Em 2023, não há legislação que trate especificamente da pornografia deepfake. Em vez disso, o dano causado por sua criação e distribuição está sendo tratado pelos tribunais por meio de leis criminais e civis existentes. O recurso legal mais comum para as vítimas de pornografia deepfake é a reivindicação de "pornografia de vingança", pois as imagens não são consensuais e são de natureza íntima.

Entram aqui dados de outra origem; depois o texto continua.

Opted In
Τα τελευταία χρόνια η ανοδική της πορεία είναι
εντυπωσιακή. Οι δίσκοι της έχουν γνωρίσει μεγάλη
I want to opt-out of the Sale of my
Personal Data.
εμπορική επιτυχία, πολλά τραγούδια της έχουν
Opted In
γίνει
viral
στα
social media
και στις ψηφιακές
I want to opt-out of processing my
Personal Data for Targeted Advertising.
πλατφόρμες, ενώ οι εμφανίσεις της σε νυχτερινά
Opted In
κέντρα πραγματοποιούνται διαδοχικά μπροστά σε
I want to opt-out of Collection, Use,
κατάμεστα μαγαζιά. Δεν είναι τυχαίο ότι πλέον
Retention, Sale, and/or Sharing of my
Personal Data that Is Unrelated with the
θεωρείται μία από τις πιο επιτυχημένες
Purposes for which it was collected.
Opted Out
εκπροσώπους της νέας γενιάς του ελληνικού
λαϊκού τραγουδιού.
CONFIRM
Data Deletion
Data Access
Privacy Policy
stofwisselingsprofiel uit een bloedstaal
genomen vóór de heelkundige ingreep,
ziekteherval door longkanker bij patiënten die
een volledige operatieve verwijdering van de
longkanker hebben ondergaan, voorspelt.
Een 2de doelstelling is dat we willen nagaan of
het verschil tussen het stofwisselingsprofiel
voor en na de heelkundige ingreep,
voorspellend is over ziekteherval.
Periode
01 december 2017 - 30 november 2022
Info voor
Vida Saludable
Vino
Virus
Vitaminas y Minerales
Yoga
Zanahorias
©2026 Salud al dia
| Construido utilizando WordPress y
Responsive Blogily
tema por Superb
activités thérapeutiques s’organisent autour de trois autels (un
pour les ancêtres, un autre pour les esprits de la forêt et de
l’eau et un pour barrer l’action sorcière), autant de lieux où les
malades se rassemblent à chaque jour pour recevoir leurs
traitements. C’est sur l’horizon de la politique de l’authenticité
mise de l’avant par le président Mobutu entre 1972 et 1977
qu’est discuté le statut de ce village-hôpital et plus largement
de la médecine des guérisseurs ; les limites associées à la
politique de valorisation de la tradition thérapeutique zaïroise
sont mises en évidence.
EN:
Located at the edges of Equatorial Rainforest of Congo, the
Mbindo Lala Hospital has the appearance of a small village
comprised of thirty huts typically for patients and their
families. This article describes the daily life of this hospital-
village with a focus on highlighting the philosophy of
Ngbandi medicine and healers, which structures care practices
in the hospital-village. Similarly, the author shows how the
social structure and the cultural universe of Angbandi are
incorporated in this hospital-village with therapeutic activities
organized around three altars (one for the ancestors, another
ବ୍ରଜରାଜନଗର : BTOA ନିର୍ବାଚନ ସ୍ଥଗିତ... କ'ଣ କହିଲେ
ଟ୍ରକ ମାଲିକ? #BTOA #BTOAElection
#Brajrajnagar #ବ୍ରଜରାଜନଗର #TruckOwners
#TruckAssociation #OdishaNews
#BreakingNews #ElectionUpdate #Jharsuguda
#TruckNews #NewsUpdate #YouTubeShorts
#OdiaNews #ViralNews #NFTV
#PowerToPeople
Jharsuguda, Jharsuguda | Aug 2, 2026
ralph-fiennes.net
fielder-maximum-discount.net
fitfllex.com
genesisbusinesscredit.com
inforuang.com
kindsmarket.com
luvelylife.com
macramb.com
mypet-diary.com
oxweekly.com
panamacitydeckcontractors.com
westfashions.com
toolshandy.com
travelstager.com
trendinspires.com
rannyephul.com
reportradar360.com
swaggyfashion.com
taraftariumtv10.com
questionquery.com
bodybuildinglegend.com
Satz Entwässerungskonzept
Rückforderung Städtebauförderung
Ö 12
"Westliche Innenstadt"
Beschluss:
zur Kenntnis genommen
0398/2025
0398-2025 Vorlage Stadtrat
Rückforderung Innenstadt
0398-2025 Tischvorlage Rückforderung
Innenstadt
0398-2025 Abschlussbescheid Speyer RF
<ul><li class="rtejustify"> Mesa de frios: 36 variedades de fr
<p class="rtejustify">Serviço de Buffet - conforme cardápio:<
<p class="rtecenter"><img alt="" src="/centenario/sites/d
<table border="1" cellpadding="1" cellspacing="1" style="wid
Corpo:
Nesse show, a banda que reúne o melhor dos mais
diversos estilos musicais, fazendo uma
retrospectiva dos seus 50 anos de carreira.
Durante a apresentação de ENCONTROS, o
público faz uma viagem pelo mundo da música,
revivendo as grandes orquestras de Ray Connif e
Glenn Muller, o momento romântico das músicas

As consequências legais da pornografia de vingança variam de país para país.[16] Por exemplo, no Canadá, a pena para a publicação de imagens íntimas não consensuais é de até 5 anos de prisão.[17] Já em Malta, a multa é de até 5.000 euros.[18] O "Deepfake Accountability Act" foi apresentado ao Congresso dos Estados Unidos em 2019. Seu objetivo era tornar a produção e a distribuição de conteúdo audiovisual modificado digitalmente, que não tenha sido divulgado como tal, uma ofensa criminal. O título especifica que a produção de qualquer mídia alterada com conteúdo sexual e não consensual com a intenção de humilhar ou prejudicar os envolvidos, pode ser sujeita a multa, prisão de até 5 anos ou ambos. Entretanto, a lei ainda não foi aprovada.[19]

Controle da distribuição

Várias plataformas on-line importantes tomaram medidas para banir a pornografia deepfake. A partir de 2018, Gfycat, Reddit, Twitter, Discord e Pornhub proibiram o upload e o compartilhamento de conteúdo pornográfico deepfake em suas plataformas.[20][21] Em setembro do mesmo ano, o Google também adicionou "imagens pornográficas artificiais não voluntárias" à sua lista de proibições, permitindo que as pessoas solicitem a remoção desse conteúdo dos resultados de pesquisa.[22] É importante observar, no entanto, que embora o Pornhub tenha se posicionado contra o conteúdo não consensual, a pesquisa por "deepfake" em seu site ainda gera resultados e eles continuam a exibir anúncios de sites e conteúdo deepfake.[23]